Thursday, April 5, 2012

E is for Escape

Here is another excerpt from The Unanswerable:

     "Take my hand!"  I narrowed my eyes as I stared into the darkened shaft.  I knew what she was clinging to, hope that we could somehow get our son out.  That he would somehow be okay if we could just stop and resuscitate him.  We couldn't wait any longer.  We had to get further away from the city.  Maybe the cellars had worked for a few days, but as the rubble started to shatter around us, I knew our situation was beyond desperate.  It was hopeless.
       And she didn't want to try without him.   She reached her right arm up, our fingers barely touched.  She coughed and held his body closer to her legs.  He was nuzzled there, like he always did when he was scared.  But he wasn't scared anymore.  He wasn't anything anymore.
        "Diane, you have to let go."
         Mist invaded her green eyes and she looked back down at our son.  "Matthew, I can't."  A loud creak came from inside the mound of rubble.  It was only a matter of time before the last beams gave in.  We were losing time.
         "Diane, please, I can't do this without you."
         "But we're so close... and he might."
         I grit my teeth, ready to cry, but more desperate to survive.  To get us out of there.  "Please, take my hand."
         She stroked her son's hair and sobbed.  She kissed his head and it seemed like she was finally ready to let go.  But then this girl scrambled her way out of a small opening in the rubble.  Her blonde hair was black with ash, and she gasped at the air.  She glanced from my wife, my son, and me in a second.  She grabbed my outstretched arm, and I hoisted her up.
         "Diane!"  I yelled.  The girl was already scurrying off to safety.

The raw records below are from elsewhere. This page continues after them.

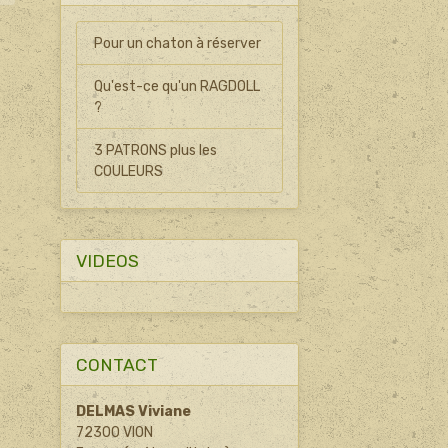
Pour un chaton à réserver
Qu'est-ce qu'un RAGDOLL
?
3 PATRONS plus les
COULEURS
VIDEOS
CONTACT
DELMAS Viviane
72300 VION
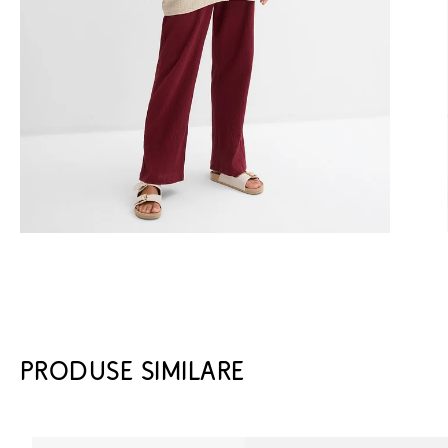
PRODUSE SIMILARE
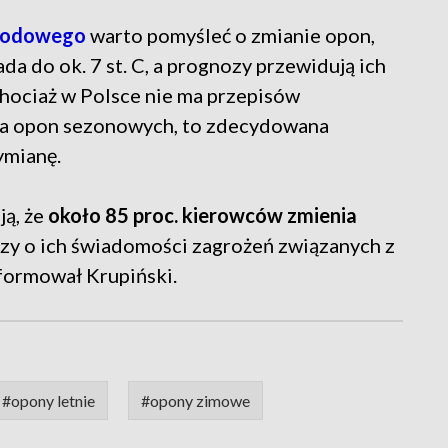
chodowego
warto pomyśleć o zmianie opon,
a do ok. 7 st. C, a prognozy przewidują ich
 chociaż w Polsce nie ma przepisów
ia opon sezonowych, to zdecydowana
ymianę.
ją, że
około 85 proc. kierowców zmienia
czy o ich świadomości zagrożeń związanych z
formował Krupiński.
#opony letnie
#opony zimowe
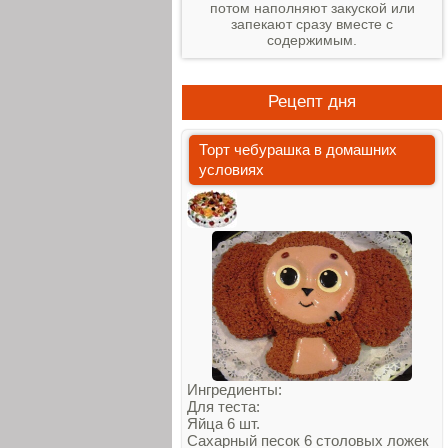
потом наполняют закуской или
запекают сразу вместе с
содержимым.
Рецепт дня
Торт чебурашка в домашних
условиях
Ингредиенты:
Для теста:
Яйца 6 шт.
Сахарный песок 6 столовых ложек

         Diane curled her hands around Keegan's head.  "Okay... I'll come up."  The ground rumbled and shook.  I lost my foothold and had to scramble backwards to avoid being sucked down the shaft.  The wood cracked and splintered.  It all happened so fast.  The small hole out of the cellar was there, and then in a moment's hesitation, everything collapsed.  The hole was gone.

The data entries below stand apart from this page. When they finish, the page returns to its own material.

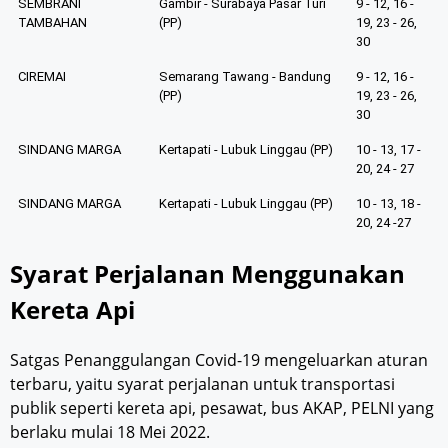
SEMBRANI
Gambir - Surabaya Pasar Turi
9 - 12, 16 -
TAMBAHAN
(PP)
19, 23 - 26,
30
CIREMAI
Semarang Tawang - Bandung
9 - 12, 16 -
(PP)
19, 23 - 26,
30
SINDANG MARGA
Kertapati - Lubuk Linggau (PP)
10 - 13, 17 -
20, 24 - 27
SINDANG MARGA
Kertapati - Lubuk Linggau (PP)
10 - 13, 18 -
20, 24 -27
Syarat Perjalanan Menggunakan
Kereta Api
Satgas Penanggulangan Covid-19 mengeluarkan aturan
terbaru, yaitu syarat perjalanan untuk transportasi
publik seperti kereta api, pesawat, bus AKAP, PELNI yang
berlaku mulai 18 Mei 2022.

         I screamed her name and buried my fingertips in the shards of glass, broken wood, nails, and ash that covered the whole mess.  "Diane!"  My hands bled and mixed with the soot that covered my fingers.  It was a blackened red mess.  She had to still be down there, she couldn't just be gone.  I was just talking to her.  I screamed and pounded my fists into the earth.
         A hand curled around my shoulder.  It was the girl, tears stained through the soot on her face revealing pasty skin.  Her eyes were the color of the sky before it had grown black with pollution.  Her lip trembled when she opened her mouth.  A high-pitched squeak escaped, and then she formed the words, "We still have to get out of the city."  She sounded so far off.  This girl wasn't real.  Everyone was dead.  My wife and I were the last survivors.  This must have been my mind playing tricks.

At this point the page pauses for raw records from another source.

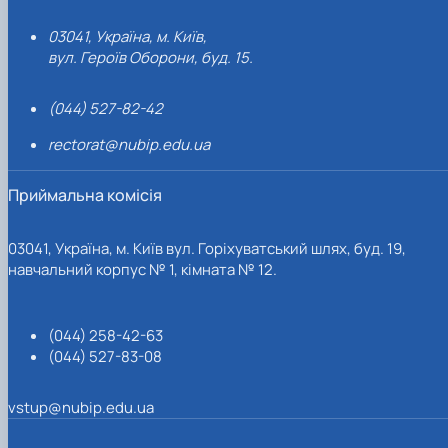
03041, Україна, м. Київ,
вул. Героїв Оборони, буд. 15.
(044) 527-82-42
rectorat@nubip.edu.ua
Приймальна комісія
03041, Україна, м. Київ вул. Горіхуватський шлях, буд. 19,
навчальний корпус № 1, кімната № 12.
(044) 258-42-63
(044) 527-83-08
vstup@nubip.edu.ua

         But when she pulled on my arm and nearly yanked it out of socket, I snapped back into reality.  The hiss of a bomb sounded in the distance before it hit the earth.  And our feet pounded on the ground.  Away from the chaos, away from the bombs and destruction, away from my wife.  All my instincts kicked in, and they told me to survive.  I had to keep going.  I had to keep going for her.  If Diane couldn't live for us, I had to live for the both of us.  Something had to go right.
         When the bomb hit, the whole earth shook and flames licked towards the sky.  Debris pierced the air with a choking mushroom cloud.  Another building collapsed and more screams echoed in the night.  We might be the only people making it out alive.
         We scrambled over the road blockade that was upturned.  It was the government's last try to keep us inside.  We thought we would be safer towards the outskirts of the city... but they started bombing here first.  But we had no idea how far they were going to go out.  Everyone outside the city thought they were safe, but judging by the smoking ash that choked the air, no one was safe anymore.